Madigan is but one case in point. There is a degree of movement at present but it tends to be at Academy/B&I team level. In general, the higher the profile of the player the less likely it is to happen and that is a principle that needs to be addressed.

Ireland's Ian Madigan
Ireland's Ian Madigan

Were I in Madigan's boots I would be looking for a change in course. My preference would be to stay home and I'll leave the sums to speculation other than to say the colour red would loom large. In tandem with the Madigan dilemma is that of Robbie Henshaw at Connacht.

They are not the same and while of course I get the obvious desire of Leinster (beavering away feverishly in the background for quite some time now) and Munster to want the up-and-coming star of Irish rugby in their colours next season, I hope he stays put.

Unlike Madigan, Henshaw, another who epitomises versatility, is a nailed-on starter for Pat Lam whether wearing 12, 13 or 15.

These are exciting times for Connacht rugby and with the increased support of the IRFU (not quite four proud provinces but getting there) the potential is great to say the least.

Much like Kieran Marmion, I would love to see Henshaw extend his contract at Connacht and in doing so hope that the Union (within reason) make it worth his while.

What a positive message that would send out. To hell with the feeder tag and no longer to hell or to Connacht.

To that end, this evening's trip to Limerick is massive. A defeat will not break their season but given their form to date, plus that winless streak at Thomond stretching back to 1986, a very long time before professionalism kicked in, the incentive is massive.

Munster might not be setting the world on fire but wins over Glasgow and Ulster, followed by technical efficiency and the requisite degree of patience in accumulating the bonus against Treviso, suggests a work in progress but positive progress at that.

It's still early days but signs are of a developing edge behind the scrum. Tyler Bleyendaal has still to establish his credentials as has Gonzalez Amorosino but in Andrew Conway, Keith Earls, Francis Saili, Gerhard van den Heever, Ronan O'Mahony and Simon Zebo, there is the makings of an attacking unit singularly lacking in recent times. Younger three-quarters of rich promise like Stephen Fitzgerald, Rory Scannell and Darren Sweetnam are also making their way.

Enough to challenge for the top prize in Europe I doubt but for sure the iconic stadium will be heaving just like old times when Leicester come to town in a fortnight.

But first up it's Connacht and that top-of-the-table clash, a statement which in itself has an extraordinary ring to it. I repeat that irrespective of who wins out in the Pro12 race in the end my dearest wish is that Connacht qualify for next season's premier European competition off their own bat.
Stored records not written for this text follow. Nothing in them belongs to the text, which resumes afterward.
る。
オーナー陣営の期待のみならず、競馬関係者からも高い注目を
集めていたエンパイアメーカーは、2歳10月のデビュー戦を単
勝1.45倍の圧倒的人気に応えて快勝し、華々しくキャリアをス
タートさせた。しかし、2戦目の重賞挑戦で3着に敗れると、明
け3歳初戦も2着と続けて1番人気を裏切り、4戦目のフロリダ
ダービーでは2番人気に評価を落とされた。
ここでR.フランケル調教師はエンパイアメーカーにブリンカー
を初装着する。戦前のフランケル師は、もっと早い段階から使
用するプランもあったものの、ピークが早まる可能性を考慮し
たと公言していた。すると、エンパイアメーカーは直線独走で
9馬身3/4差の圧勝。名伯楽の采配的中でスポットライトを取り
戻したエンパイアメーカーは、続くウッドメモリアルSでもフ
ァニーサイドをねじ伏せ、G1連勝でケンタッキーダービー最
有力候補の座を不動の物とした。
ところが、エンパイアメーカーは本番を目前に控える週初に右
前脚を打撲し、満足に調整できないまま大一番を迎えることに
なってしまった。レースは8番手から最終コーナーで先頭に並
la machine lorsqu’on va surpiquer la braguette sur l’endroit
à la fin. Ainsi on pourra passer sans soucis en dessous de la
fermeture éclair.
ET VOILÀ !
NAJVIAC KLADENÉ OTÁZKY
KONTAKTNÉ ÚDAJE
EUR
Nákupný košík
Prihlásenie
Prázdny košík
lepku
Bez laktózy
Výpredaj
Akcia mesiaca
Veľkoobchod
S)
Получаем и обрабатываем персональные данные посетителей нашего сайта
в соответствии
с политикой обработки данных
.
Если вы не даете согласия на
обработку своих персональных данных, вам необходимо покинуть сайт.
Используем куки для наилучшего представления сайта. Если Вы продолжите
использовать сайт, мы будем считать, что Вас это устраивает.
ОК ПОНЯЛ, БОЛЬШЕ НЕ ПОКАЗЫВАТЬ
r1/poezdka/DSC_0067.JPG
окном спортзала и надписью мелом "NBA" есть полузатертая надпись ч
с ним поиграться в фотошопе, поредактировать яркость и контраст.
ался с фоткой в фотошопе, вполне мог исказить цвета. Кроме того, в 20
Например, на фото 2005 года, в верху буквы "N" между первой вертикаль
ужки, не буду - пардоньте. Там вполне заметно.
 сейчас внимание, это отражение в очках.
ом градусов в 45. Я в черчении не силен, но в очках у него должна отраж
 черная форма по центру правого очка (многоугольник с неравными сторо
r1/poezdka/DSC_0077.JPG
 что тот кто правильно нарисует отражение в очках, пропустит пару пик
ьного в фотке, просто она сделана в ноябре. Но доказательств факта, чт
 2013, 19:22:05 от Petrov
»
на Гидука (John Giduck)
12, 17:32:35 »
Until they make it to the ball on merit, like it or loathe it, they will continue to be the Cinderella province.

Beating Munster in Thomond is still a big ask but if there is real substance to this Pro12 challenge then the time for delivery is now.

In a sense this Thomond clash runs parallel to the top two meeting in the Football Premier League across the water. For Man U read Munster and for Leicester substitute Connacht.

Unfortunately for John Muldoon and the men from the west, unlike James Vardy and co, they are denied home comforts so if they are to continue to set the Pro12 pace they are going to have to do it the hard way. Almost three full decades since they last won at the high altar of Munster rugby is one statistic they could do without.

Of course Connacht have prospered on the back of the World Cup given just two players - Henshaw and Nathan White - were involved so I guess it fair to suggest this the first really true test of their domestic title credentials.

All that said when Munster are low-key they are dangerous and right now they are well below the radar.

Can't think of a better way of shaking off World Cup blues.